_Aim of the exercise:_ Lines in the listing under this task are to be copied exactly.

_Dataset content:_

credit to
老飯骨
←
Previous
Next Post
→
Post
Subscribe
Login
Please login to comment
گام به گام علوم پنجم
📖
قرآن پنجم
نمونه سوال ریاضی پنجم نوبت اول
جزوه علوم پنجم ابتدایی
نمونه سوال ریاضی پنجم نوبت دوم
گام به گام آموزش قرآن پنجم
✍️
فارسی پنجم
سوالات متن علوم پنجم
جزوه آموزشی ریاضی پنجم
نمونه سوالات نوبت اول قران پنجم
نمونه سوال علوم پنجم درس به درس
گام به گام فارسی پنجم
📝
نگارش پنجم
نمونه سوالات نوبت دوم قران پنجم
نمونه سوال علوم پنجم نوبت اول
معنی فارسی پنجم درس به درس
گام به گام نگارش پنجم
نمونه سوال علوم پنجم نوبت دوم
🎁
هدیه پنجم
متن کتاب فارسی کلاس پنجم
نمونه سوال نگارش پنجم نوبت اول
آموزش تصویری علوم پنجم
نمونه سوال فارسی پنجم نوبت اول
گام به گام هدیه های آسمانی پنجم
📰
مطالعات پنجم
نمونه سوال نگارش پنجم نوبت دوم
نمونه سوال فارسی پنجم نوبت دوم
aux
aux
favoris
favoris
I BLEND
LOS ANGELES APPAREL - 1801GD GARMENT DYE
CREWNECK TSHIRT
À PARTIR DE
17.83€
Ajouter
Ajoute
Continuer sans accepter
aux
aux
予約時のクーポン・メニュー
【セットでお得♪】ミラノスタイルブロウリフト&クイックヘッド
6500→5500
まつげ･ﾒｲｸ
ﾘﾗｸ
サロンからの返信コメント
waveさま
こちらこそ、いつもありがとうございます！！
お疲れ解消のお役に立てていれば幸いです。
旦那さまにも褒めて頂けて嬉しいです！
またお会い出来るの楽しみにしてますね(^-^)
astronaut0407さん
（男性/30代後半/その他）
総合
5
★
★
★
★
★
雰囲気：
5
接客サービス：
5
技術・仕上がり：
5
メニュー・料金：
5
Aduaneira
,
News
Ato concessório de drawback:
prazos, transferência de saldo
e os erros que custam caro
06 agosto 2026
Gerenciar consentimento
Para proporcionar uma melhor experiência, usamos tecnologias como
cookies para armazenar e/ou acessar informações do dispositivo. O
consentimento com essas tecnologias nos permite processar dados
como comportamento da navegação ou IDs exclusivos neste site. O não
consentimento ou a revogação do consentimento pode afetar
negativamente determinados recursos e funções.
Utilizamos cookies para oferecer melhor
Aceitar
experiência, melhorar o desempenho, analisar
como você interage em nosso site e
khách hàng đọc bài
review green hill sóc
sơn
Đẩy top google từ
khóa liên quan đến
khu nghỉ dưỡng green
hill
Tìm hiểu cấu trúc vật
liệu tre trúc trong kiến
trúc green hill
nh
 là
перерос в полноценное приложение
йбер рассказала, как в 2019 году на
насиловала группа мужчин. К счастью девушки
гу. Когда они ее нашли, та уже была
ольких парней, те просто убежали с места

_Answer to this task:_
credit to
老飯骨
←
Previous
Next Post
→
Post
Subscribe
Login
Please login to comment
گام به گام علوم پنجم
📖
قرآن پنجم
نمونه سوال ریاضی پنجم نوبت اول
جزوه علوم پنجم ابتدایی
نمونه سوال ریاضی پنجم نوبت دوم
گام به گام آموزش قرآن پنجم
✍️
فارسی پنجم
سوالات متن علوم پنجم
جزوه آموزشی ریاضی پنجم
نمونه سوالات نوبت اول قران پنجم
نمونه سوال علوم پنجم درس به درس
گام به گام فارسی پنجم
📝
نگارش پنجم
نمونه سوالات نوبت دوم قران پنجم
نمونه سوال علوم پنجم نوبت اول
معنی فارسی پنجم درس به درس
گام به گام نگارش پنجم
نمونه سوال علوم پنجم نوبت دوم
🎁
هدیه پنجم
متن کتاب فارسی کلاس پنجم
نمونه سوال نگارش پنجم نوبت اول
آموزش تصویری علوم پنجم
نمونه سوال فارسی پنجم نوبت اول
گام به گام هدیه های آسمانی پنجم
📰
مطالعات پنجم
نمونه سوال نگارش پنجم نوبت دوم
نمونه سوال فارسی پنجم نوبت دوم
aux
aux
favoris
favoris
I BLEND
LOS ANGELES APPAREL - 1801GD GARMENT DYE
CREWNECK TSHIRT
À PARTIR DE
17.83€
Ajouter
Ajoute
Continuer sans accepter
aux
aux
予約時のクーポン・メニュー
【セットでお得♪】ミラノスタイルブロウリフト&クイックヘッド
6500→5500
まつげ･ﾒｲｸ
ﾘﾗｸ
サロンからの返信コメント
waveさま
こちらこそ、いつもありがとうございます！！
お疲れ解消のお役に立てていれば幸いです。
旦那さまにも褒めて頂けて嬉しいです！
またお会い出来るの楽しみにしてますね(^-^)
astronaut0407さん
（男性/30代後半/その他）
総合
5
★
★
★
★
★
雰囲気：
5
接客サービス：
5
技術・仕上がり：
5
メニュー・料金：
5
Aduaneira
,
News
Ato concessório de drawback:
prazos, transferência de saldo
e os erros que custam caro
06 agosto 2026
Gerenciar consentimento
Para proporcionar uma melhor experiência, usamos tecnologias como
cookies para armazenar e/ou acessar informações do dispositivo. O
consentimento com essas tecnologias nos permite processar dados
como comportamento da navegação ou IDs exclusivos neste site. O não
consentimento ou a revogação do consentimento pode afetar
negativamente determinados recursos e funções.
Utilizamos cookies para oferecer melhor
Aceitar
experiência, melhorar o desempenho, analisar
como você interage em nosso site e
khách hàng đọc bài
review green hill sóc
sơn
Đẩy top google từ
khóa liên quan đến
khu nghỉ dưỡng green
hill
Tìm hiểu cấu trúc vật
liệu tre trúc trong kiến
trúc green hill
nh
 là
перерос в полноценное приложение
йбер рассказала, как в 2019 году на
насиловала группа мужчин. К счастью девушки
гу. Когда они ее нашли, та уже была
ольких парней, те просто убежали с места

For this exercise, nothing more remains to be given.